The music, written by Davis, is of varying styles from rap to pop and Latin. The music was provided by recorded soundtrack with the addition of live piano. The piano player, Luke Shepherd, played an almost constant underscore the whole action. That is not an easy thing to do, and added the right mood to each scene. There seemed to be an inside joke well known to the regulars that involved a pounding rhythmic beat and pink bunnies. Every time this happened, the audience cheered, and even to the uninitiated, like myself, it was a pretty funny running gag.
Written by T. J. Davis, the script is great fun. It’s not perfect (What melodrama script is?), but it comes close. There are plot holes and some misdirected motivations, but this isn’t trying to rival Arthur Miller. Juanito Bandito is a rollicking melodrama complete with cheering the hero and booing the villain (although Juanito is such a fun and likeable villain, it’s hard to boo him). The sets by Tyler Stull and Ralph Cameron made for quick scene changes and fit each scene well. Costumes by the team of Lois Hugie, Mary Savage, Andrea Davis, and Erin Davis were usually appropriate and fit each character’s quirks. The one complaint I had was the chaps they gave Derek Davis as Sherriff Avery, who is a tall, strapping actor. But the chaps came just below his knees. They were far too small, and if it was done for comic effect, that was lost on me.

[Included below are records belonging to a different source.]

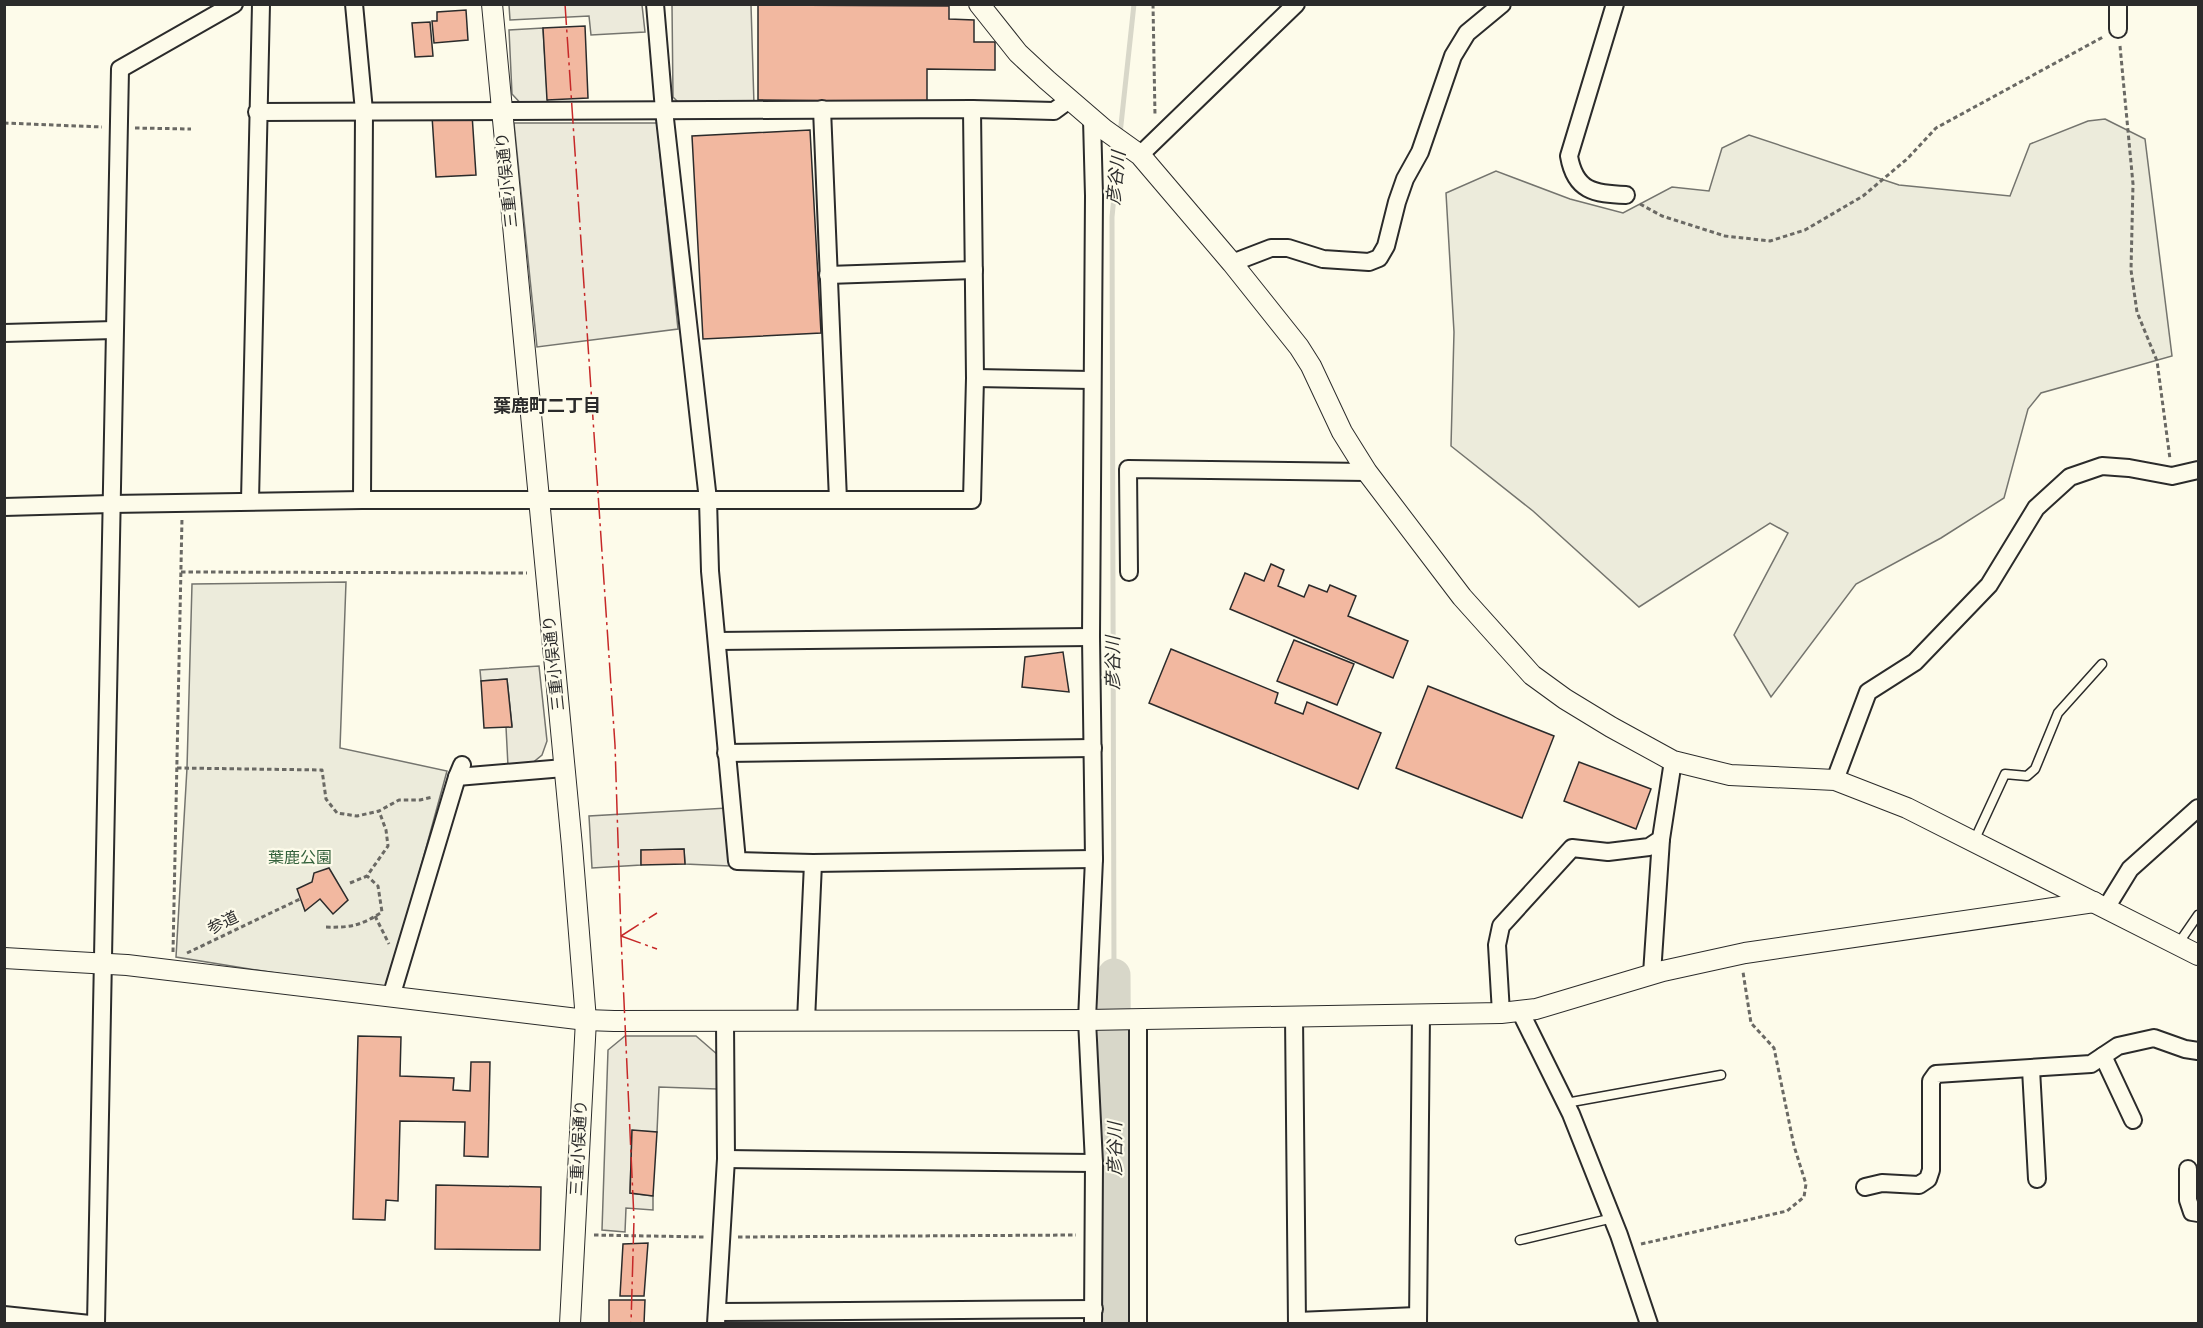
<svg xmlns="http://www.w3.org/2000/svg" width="2203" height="1328" viewBox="0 0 2203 1328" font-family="'Nunito Sans','Noto Sans JP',sans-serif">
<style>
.green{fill:#ecebdb;stroke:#74746e;stroke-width:1.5}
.parking{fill:#eceadb;stroke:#74746e;stroke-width:1.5}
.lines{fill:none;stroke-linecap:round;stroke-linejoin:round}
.stream{stroke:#d8d7c9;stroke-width:5}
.river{stroke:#d8d7c9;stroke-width:33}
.building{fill:#f2b8a0;stroke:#2b2b2b;stroke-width:1.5}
.service-casing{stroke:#2b2b2b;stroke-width:11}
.minor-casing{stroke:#2b2b2b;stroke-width:20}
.tertiary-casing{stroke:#2b2b2b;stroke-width:22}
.path{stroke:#6a6964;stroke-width:3;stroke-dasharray:4.5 3;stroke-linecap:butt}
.service{stroke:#fdfbea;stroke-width:8}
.minor{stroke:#fdfbea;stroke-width:16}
.tertiary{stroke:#fdfbea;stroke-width:20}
.power{stroke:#c62828;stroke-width:1.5;stroke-dasharray:21 4.5 3 4.5;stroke-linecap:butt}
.labels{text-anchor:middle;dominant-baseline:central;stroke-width:4.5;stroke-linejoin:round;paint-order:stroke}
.street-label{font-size:16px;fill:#2b2b2b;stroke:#fdfbea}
.park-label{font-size:16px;fill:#34623c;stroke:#fdfbea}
.water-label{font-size:18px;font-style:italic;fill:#2b2b2b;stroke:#fdfbea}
.neighbourhood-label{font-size:18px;font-weight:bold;fill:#2b2b2b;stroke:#fdfbea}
</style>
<rect width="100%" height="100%" fill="#fdfbea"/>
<g class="green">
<polygon points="2105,119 2145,139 2172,356 2041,393 2028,409 2004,498 1941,538 1856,584 1771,697 1734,635 1788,533 1770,523 1639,607 1533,511 1451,446 1454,332 1446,193 1496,171 1570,199 1623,213 1672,187 1709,191 1722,148 1749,135 1899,185 2010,196 2030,144 2088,121"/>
<polygon points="346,582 340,748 447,771 387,991 176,957 187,768 192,584"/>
</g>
<g class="parking">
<polygon points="509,5 642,5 645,32 591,35 589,16 510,20"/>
<polygon points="672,5 751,5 754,105 680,104 673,97"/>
<polygon points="543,28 548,107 524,107 512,94 509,30"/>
<polygon points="514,123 657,123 678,329 537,347"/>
<polygon points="539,666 547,741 542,755 531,764 508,766 506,727 512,726 507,679 481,681 480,670"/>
<polygon points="727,808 730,866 685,864 684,849 641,850 641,865 592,868 589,816"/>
<polygon points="625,1036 696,1036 718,1055 717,1089 659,1087 657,1132 632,1131 630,1193 653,1196 653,1210 626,1208 625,1232 602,1230 608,1050"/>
</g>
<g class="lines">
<g class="stream">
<polyline points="1120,134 1134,4"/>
<polyline points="1114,975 1112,217 1119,146"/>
</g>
<polyline class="river" points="1114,975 1116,1324"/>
</g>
<g class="building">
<polygon points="758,5 949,6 949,19 974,20 974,42 995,42 995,70 927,69 927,102 758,100"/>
<polygon points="466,10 468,40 434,43 432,21 437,21 437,12"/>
<polygon points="430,22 433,56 415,57 412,23"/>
<polygon points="585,26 588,98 547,100 543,28"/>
<polygon points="472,114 476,175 436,177 432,116"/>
<polygon points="810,130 821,333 703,339 692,136"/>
<polygon points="1271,564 1284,570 1278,586 1304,597 1309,585 1327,592 1330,585 1356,596 1348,616 1408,641 1393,678 1230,609 1245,573 1264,581"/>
<polygon points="1294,640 1354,664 1337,705 1277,681"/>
<polygon points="1171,649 1278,693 1275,703 1303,714 1307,702 1381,733 1358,789 1149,703"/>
<polygon points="1063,652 1069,692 1022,687 1025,657"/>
<polygon points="507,679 512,727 484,728 481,681"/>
<polygon points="1428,686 1554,736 1522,818 1396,768"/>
<polygon points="1579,762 1651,789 1636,829 1564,801"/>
<polygon points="684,849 685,864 641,865 641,850"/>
<polygon points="329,868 348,900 333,914 320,899 305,911 297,889 312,882 314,873"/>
<polygon points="358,1036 401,1037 400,1076 454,1078 453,1090 470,1091 471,1062 490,1062 488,1157 464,1156 465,1122 400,1121 398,1201 386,1200 385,1220 353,1219"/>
<polygon points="632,1130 657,1132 653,1196 630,1193"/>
<polygon points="436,1185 541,1187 540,1250 435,1249"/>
<polygon points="648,1243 644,1296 620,1296 623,1244"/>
<polygon points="609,1300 645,1300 644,1324 609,1324"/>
</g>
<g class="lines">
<defs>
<g id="service">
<polyline points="1974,841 2005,774 2027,776 2035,769 2058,713 2102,664"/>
<polyline points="2178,944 2198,915"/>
<polyline points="1566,1103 1721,1075"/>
<polyline points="1520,1240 1613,1218"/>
</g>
<g id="minor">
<polyline points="354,4 364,111 362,500"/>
<polyline points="655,4 664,110 708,500 710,571 737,861 813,863 1094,859"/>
<path d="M1615,4L1569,156C1575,191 1594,194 1626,195"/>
<polyline points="2118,29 2118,4"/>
<polyline points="822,109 838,500"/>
<polyline points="257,112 972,109 1054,111 1069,100"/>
<polyline points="1092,119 1094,196 1091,637 1094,859 1087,1020 1094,1163 1093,1324"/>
<polyline points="1140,155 1296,4"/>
<polyline points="1232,263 1271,248 1288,248 1323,259 1369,262 1379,258 1386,246 1397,202 1405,179 1420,152 1453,56 1467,33 1502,4"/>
<polyline points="828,275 974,270"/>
<polyline points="4,333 114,330"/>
<polyline points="975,378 1092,380"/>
<polyline points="250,501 261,4"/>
<polyline points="4,507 111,504 362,500 972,500 975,378 972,109"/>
<polyline points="1129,572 1128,469 1367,472"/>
<polyline points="717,641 1091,637"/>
<polyline points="726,753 1093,748"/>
<polyline points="457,777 564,768"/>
<polyline points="1835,780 1868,692 1915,662 1989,585 2036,508 2070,477 2102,466 2129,468 2172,476 2198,470"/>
<polyline points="2106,908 2130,869 2198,808"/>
<polyline points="1652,974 1661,839"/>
<polyline points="391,997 457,777 462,765"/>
<polyline points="1520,1011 1571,1114 1619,1235 1649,1324"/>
<polyline points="1501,1013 1497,945 1501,926 1572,848 1608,852 1649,847 1661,839 1673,761"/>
<polyline points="1294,1016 1297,1324"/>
<polyline points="1138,1019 1138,1324"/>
<polyline points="806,1021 813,863"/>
<polyline points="2103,1056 2133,1120"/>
<polyline points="2031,1069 2037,1179"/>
<polyline points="726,1159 1094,1163"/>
<polyline points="2188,1169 2188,1200 2192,1212 2198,1213"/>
<polyline points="1865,1187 1882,1183 1919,1185 1928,1179 1931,1170 1931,1081 1936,1074 2091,1064 2118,1046 2154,1038 2185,1049 2198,1051"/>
<polyline points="717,1312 1094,1309"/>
<polyline points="4,1315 90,1324"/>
<polyline points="1297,1321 1417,1316"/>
<polyline points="96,1324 120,69 234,4"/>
<polyline points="716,1324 726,1159 725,1022"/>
<polyline points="1418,1324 1421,1014"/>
</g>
<g id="tertiary">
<polyline points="492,4 572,846 586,1020 570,1324"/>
<polyline points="979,4 1018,53 1047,80 1105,130 1140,155 1232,263 1299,347 1311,366 1342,432 1367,472 1462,597 1532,675 1565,699 1611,727 1673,761 1730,775 1835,780 1907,808 2198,955"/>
<polyline points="4,958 127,965 586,1020 614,1021 1087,1020 1501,1013 1536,1009 1663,971 1745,953 2094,902"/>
</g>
</defs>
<use href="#service" class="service-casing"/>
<use href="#minor" class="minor-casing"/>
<use href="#tertiary" class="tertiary-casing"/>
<g class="path">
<polyline points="1153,4 1155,116"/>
<polyline points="2120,46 2133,184 2131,270 2137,312 2157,361 2170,459"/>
<polyline points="4,123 102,127"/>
<polyline points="135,128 191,129"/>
<polyline points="1640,204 1662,216 1725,236 1770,241 1805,230 1863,196 1907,159 1936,128 2103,37"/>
<polyline points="181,572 527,573"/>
<polyline points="177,768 322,770 326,799 337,813 357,816 379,811 399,800 420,800 433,797"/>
<polyline points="350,883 367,876 388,846 386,830 379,811"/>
<polyline points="375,916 389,944"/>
<path d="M326,927C351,928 362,925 382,912L378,886L367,876"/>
<polyline points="173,952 182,518"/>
<polyline points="187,953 300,899"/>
<polyline points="594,1235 704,1237"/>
<polyline points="738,1237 1076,1235"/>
<polyline points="1641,1244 1787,1211 1804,1197 1806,1184 1794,1146 1774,1048 1751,1023 1743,972"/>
</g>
<use href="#service" class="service"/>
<use href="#minor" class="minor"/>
<use href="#tertiary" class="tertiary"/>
<g class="power">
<polyline points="565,4 615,745 621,936 634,1219 631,1324"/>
<polyline points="621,936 657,913"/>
<polyline points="621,936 657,949"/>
</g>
</g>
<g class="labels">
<g class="street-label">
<text transform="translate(507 180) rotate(-96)">三重小俣通り</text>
<text transform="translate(554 663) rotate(-96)">三重小俣通り</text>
<text transform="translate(223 923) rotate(-26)">参道</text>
<text transform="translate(579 1148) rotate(-87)">三重小俣通り</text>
</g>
<g class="park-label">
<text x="300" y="858">葉鹿公園</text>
</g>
<g class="water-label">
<text transform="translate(1116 178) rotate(-84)">彦谷川</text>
<text transform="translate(1113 663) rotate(-90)">彦谷川</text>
<text transform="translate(1115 1149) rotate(-90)">彦谷川</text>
</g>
<g class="neighbourhood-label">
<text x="547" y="406">葉鹿町二丁目</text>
</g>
</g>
<rect width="2203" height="1328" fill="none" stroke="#2b2b2b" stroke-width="12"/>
</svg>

Directors Andrea Davis, T. J. Davis (is there anything he doesn’t do?), and Derek Davis keep the show moving quickly, and I saw no weak spots or drops in the pace of the play. In many shows of this type, the fourth wall is frequently broken (i.e., the plays produced by Desert Star Playhouse in Murray or the Off Broadway Theater in Salt Lake City), and the directors and cast emphasized the fact that they are breaking the wall. But Pickleville just breaks the fourth wall like it’s no big deal, and that makes it funnier to me. The premise going in is that the characters know they are in a play, and they know that you know they are in a play, so it just makes sense to interact with the audience. Even the scripted “mistakes” are subtle, which is too seldom the case in these types of shows. This all adds up to great fun, sore sides and tear-stained cheeks from all the laughter.
Judging by the soldout crowd on opening night, it is obvious that Pickleville Playhouse knows their audience. The cast and crew delivered a high quality show for the humble setting. Their ardent fans that know that summer isn’t complete without a visit to Garden City and an evening with Juanito Bandito. I must say that I wholeheartedly agree with them.